P. G. Wodehouse: The Man Upstairs and Other Stories

14. THREE FROM DUNSTERVILLE (continued)

But it was not until Eddy's letter came that she realized the completeness of the change. On 1 May she would have thanked Eddy politely for his trouble, adding, however, that she would really prefer not to meet poor Joe again. On 16 May she welcomed him as something Heaven-sent. The fact that she was to be employed outweighed a thousand-fold the fact that her employer was to be Joe.

It was not that she disliked Joe. She was sorry for him.

She remembered Joe, a silent, shambling youth, all hands, feet, and shyness, who had spent most of his spare time twisting his fingers and staring adoringly at her from afar. The opinion of those in the social whirl of Dunsterville had been that it was his hopeless passion for her that had made him fly to New York. It would be embarrassing meeting him again. It would require tact to discourage his silent worshipping without wounding him more deeply. She hated hurting people.

But, even at the cost of that, she must accept the post. To refuse meant ignominious retreat to Dunsterville, and from that her pride revolted. She must revisit Dunsterville in triumph or not at all.

Joe Rendal's office was in the heart of the financial district, situated about half-way up a building that, to Mary, reared amidst the less impressive architecture of her home-town, seemed to reach nearly to the sky. A proud-looking office-boy, apparently baffled and mortified by the information that she had an appointment, took her name, and she sat down, filled with a fine mixed assortment of emotions, to wait.

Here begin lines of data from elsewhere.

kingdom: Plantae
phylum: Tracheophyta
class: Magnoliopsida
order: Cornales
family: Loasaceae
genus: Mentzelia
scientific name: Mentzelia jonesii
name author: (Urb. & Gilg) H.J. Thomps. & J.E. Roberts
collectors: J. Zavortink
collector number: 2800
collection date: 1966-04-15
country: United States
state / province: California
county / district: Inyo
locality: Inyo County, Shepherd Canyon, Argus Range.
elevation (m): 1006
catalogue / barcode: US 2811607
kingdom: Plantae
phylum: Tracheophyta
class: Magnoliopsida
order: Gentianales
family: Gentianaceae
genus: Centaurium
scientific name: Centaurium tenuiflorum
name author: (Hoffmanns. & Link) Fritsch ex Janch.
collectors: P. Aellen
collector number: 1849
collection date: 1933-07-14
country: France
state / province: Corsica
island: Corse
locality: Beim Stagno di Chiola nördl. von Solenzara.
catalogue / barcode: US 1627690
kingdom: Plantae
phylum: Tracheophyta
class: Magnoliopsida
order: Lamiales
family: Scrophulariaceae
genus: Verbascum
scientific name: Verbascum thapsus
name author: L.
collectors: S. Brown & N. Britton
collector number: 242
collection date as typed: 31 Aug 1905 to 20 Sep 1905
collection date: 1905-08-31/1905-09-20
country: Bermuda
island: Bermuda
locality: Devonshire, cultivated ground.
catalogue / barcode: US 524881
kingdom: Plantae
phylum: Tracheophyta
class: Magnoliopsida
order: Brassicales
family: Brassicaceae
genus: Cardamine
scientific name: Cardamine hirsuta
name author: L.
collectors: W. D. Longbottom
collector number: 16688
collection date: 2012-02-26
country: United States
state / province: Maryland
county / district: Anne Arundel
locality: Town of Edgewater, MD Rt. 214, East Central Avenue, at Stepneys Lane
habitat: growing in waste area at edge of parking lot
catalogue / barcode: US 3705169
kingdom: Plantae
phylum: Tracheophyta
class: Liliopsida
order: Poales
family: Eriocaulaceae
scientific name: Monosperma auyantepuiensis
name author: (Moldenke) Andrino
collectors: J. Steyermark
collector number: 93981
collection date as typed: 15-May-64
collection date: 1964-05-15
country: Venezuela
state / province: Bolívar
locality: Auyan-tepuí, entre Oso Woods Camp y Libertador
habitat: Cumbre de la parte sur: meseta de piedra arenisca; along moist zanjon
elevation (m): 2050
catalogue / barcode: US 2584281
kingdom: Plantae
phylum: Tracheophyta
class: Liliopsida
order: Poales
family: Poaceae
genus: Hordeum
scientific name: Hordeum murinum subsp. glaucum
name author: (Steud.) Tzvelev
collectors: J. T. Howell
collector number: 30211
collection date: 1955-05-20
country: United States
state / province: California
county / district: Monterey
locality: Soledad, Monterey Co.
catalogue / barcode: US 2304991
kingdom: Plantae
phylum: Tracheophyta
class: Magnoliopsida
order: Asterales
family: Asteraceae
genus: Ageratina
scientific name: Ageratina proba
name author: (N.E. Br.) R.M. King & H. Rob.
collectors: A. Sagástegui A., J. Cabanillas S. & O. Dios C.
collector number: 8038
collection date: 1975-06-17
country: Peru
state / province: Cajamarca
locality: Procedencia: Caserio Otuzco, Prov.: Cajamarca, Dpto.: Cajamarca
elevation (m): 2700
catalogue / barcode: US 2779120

For the first time since her arrival in New York she felt almost easy in her mind. New York, with its shoving, jostling, hurrying crowds; a giant fowl-run, full of human fowls scurrying to and fro; clucking, ever on the look-out for some desired morsel, and ever ready to swoop down and snatch it from its temporary possessor, had numbed her. But now she felt a slackening of the strain. New York might be too much for her, but she could cope with Joe.

The haughty boy returned. Mr Rendal was disengaged. She rose and went into an inner room, where a big man was seated at a desk.